> Task item
Beneath this instruction is a block of data; output from it exactly the lines that run from the one containing "vfov_deg: 27.5" through the one containing "focal_mm: 8.9", inclusive.
(Records for this exercise)
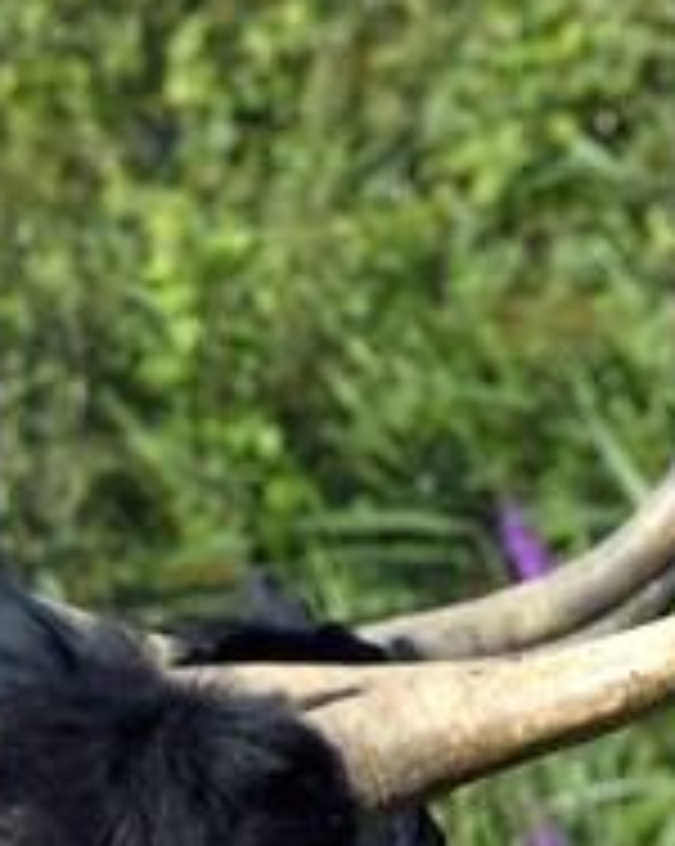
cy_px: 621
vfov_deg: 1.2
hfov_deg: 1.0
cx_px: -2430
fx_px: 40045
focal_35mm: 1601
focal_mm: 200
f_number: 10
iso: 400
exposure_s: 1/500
(End Records for this exercise)
(Records for this exercise)
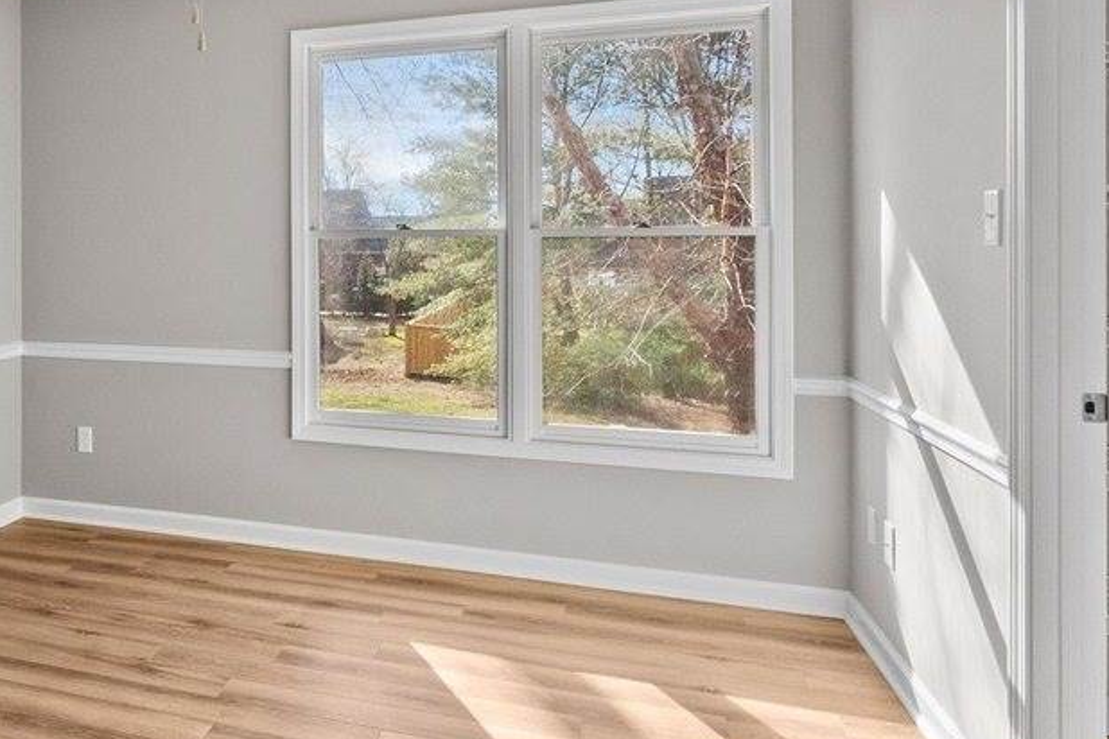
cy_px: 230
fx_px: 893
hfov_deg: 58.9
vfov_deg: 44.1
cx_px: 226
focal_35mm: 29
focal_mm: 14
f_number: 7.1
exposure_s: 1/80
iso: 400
(End Records for this exercise)
(Records for this exercise)
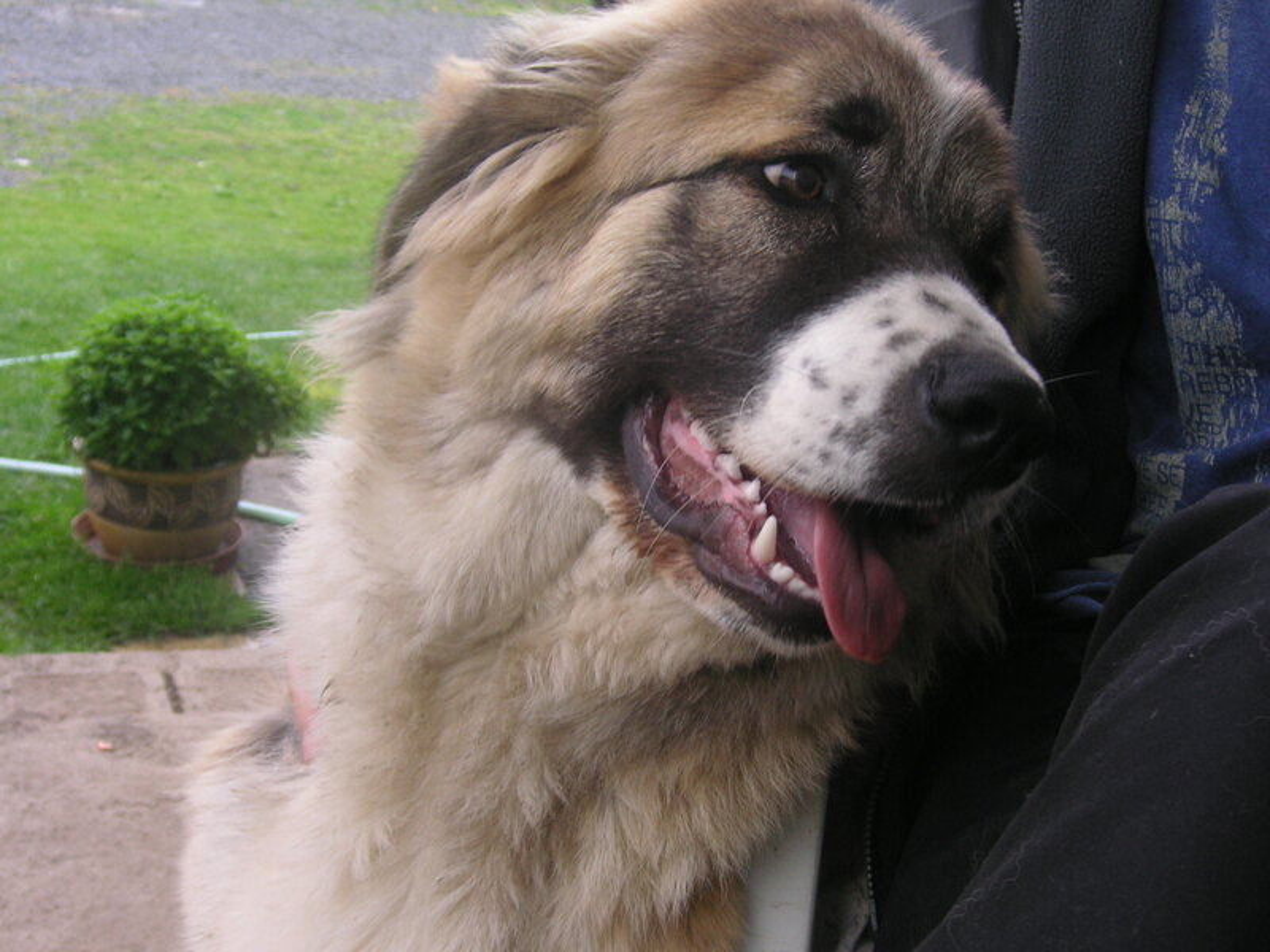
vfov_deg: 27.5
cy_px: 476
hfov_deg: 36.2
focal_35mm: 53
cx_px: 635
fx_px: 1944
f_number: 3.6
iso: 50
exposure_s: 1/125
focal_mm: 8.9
(End Records for this exercise)
> Task result
vfov_deg: 27.5
cy_px: 476
hfov_deg: 36.2
focal_35mm: 53
cx_px: 635
fx_px: 1944
f_number: 3.6
iso: 50
exposure_s: 1/125
focal_mm: 8.9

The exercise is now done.